■ Objectif
Recopiez, s'il vous plaît, le passage de l'audition qui commence aux mots "Commission d'enquête Incendie" et s'arrête après "peut vous intéresser.", en substituant "Givors" à "Feyzin".

■ Passage fourni
━━━━━━

Intervention de Yves Blein

Commission d'enquête Incendie de l'usine Lubrizol — Réunion du 29 octobre 2019 à 16h00
Audition de M. Yves Blein président de l'association nationale des collectivités pour la maîtrise des risques technologiques majeurs amaris

Yves Blein, président de l'Association nationale des collectivités pour la maîtrise des risques technologiques majeurs (Amaris) :

Amaris a été créée en 1990, après l'adoption de la directive Seveso qui a suivi le premier accident industriel important en Europe, dans la ville éponyme. Je la préside depuis 2008 et j'en ai été élu administrateur en qualité de maire de Feyzin. Je suis député et encore conseiller municipal de Feyzin, mais je quitterai l'association au terme de ce dernier mandat. Il me semble que l'expérience du maire d'une ville qui accueille des industries classées « Seveso seuil haut » peut vous intéresser.

━━━━━━

■ Extrait de données
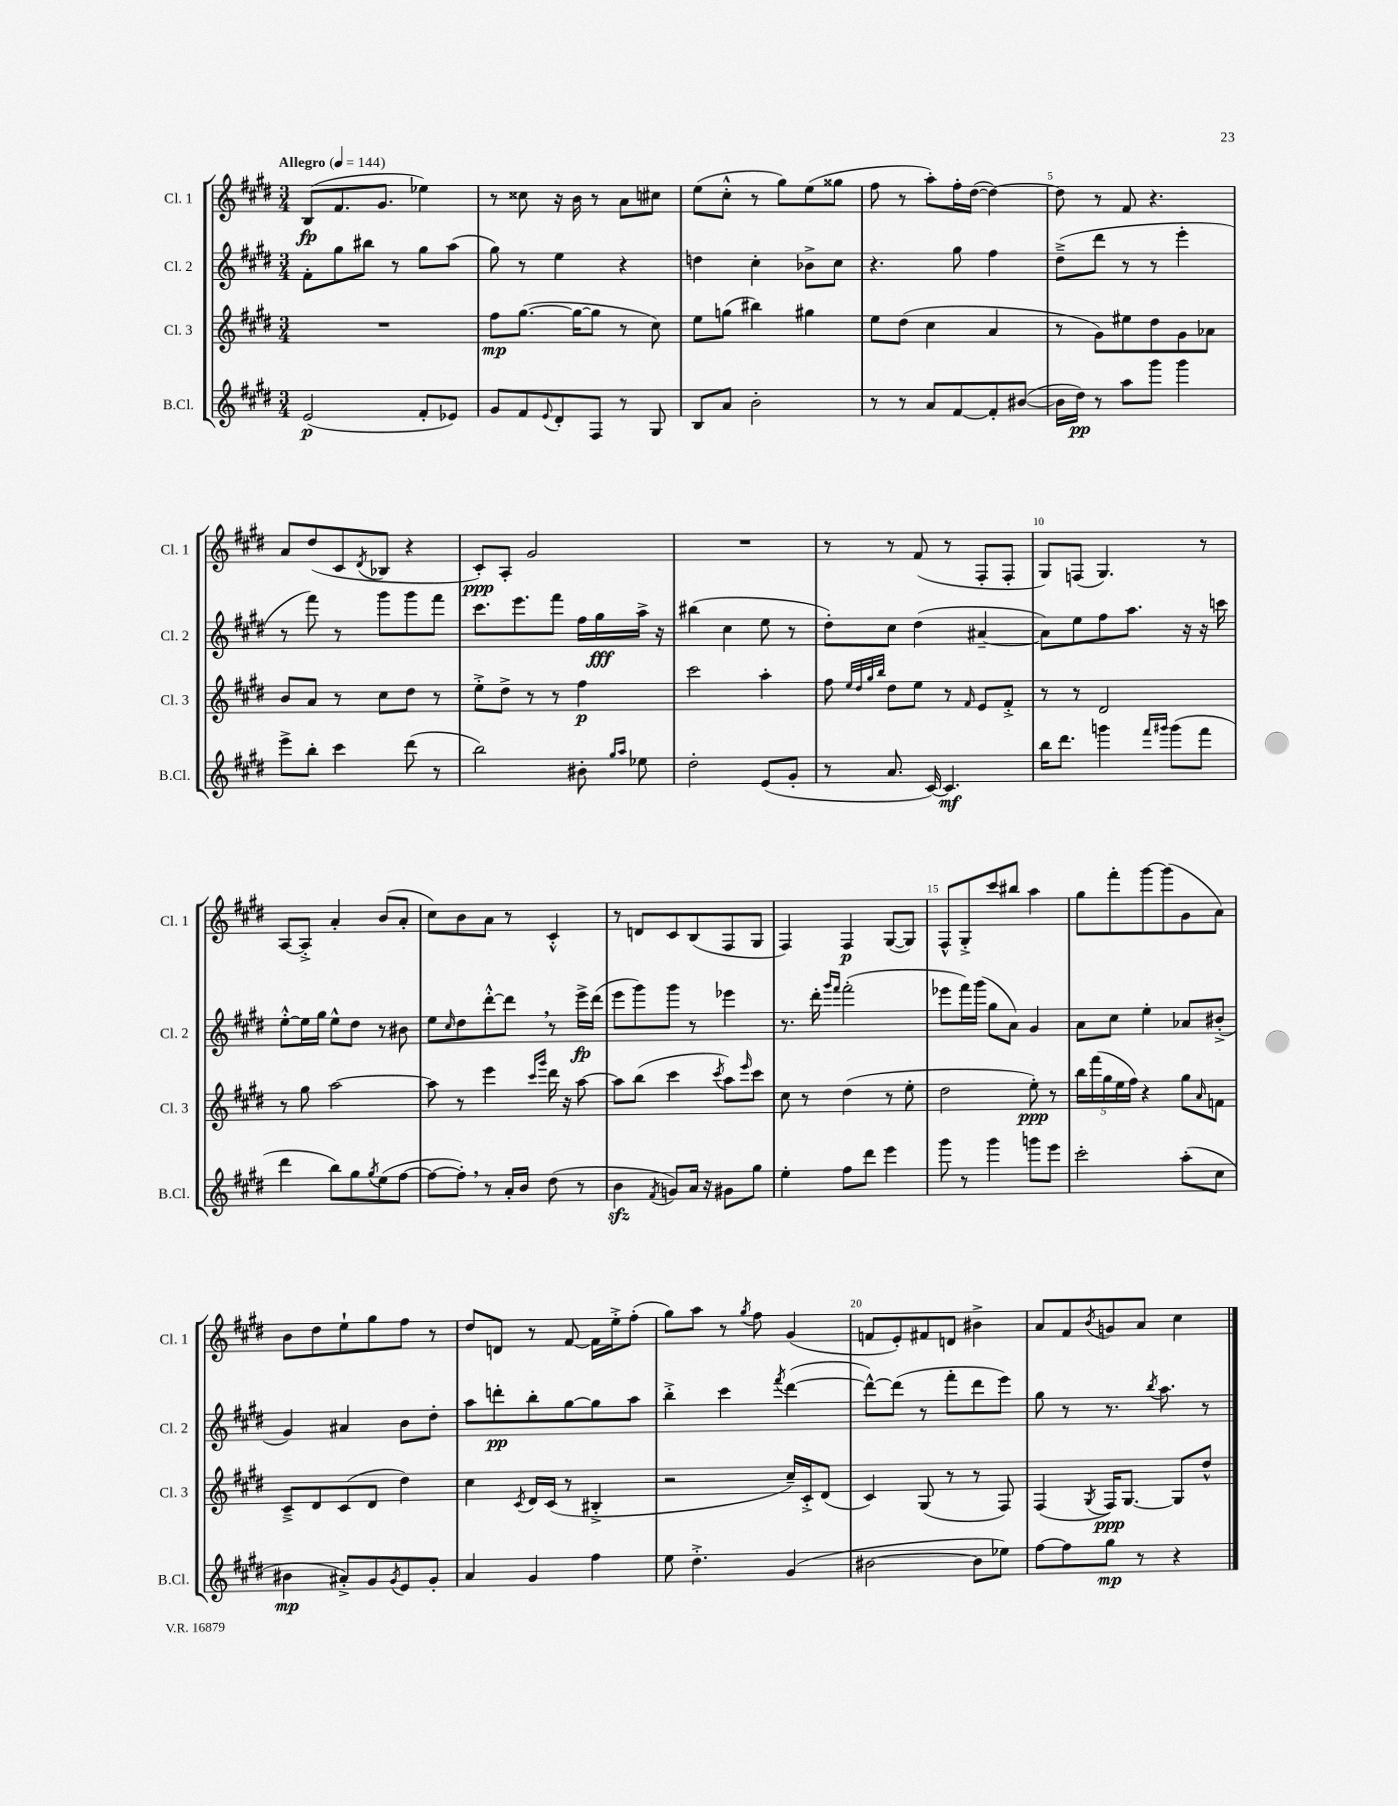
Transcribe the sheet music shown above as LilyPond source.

━━━━━━

■ Réponse attendue
Commission d'enquête Incendie de l'usine Lubrizol — Réunion du 29 octobre 2019 à 16h00
Audition de M. Yves Blein président de l'association nationale des collectivités pour la maîtrise des risques technologiques majeurs amaris

Yves Blein, président de l'Association nationale des collectivités pour la maîtrise des risques technologiques majeurs (Amaris) :

Amaris a été créée en 1990, après l'adoption de la directive Seveso qui a suivi le premier accident industriel important en Europe, dans la ville éponyme. Je la préside depuis 2008 et j'en ai été élu administrateur en qualité de maire de Givors. Je suis député et encore conseiller municipal de Givors, mais je quitterai l'association au terme de ce dernier mandat. Il me semble que l'expérience du maire d'une ville qui accueille des industries classées « Seveso seuil haut » peut vous intéresser.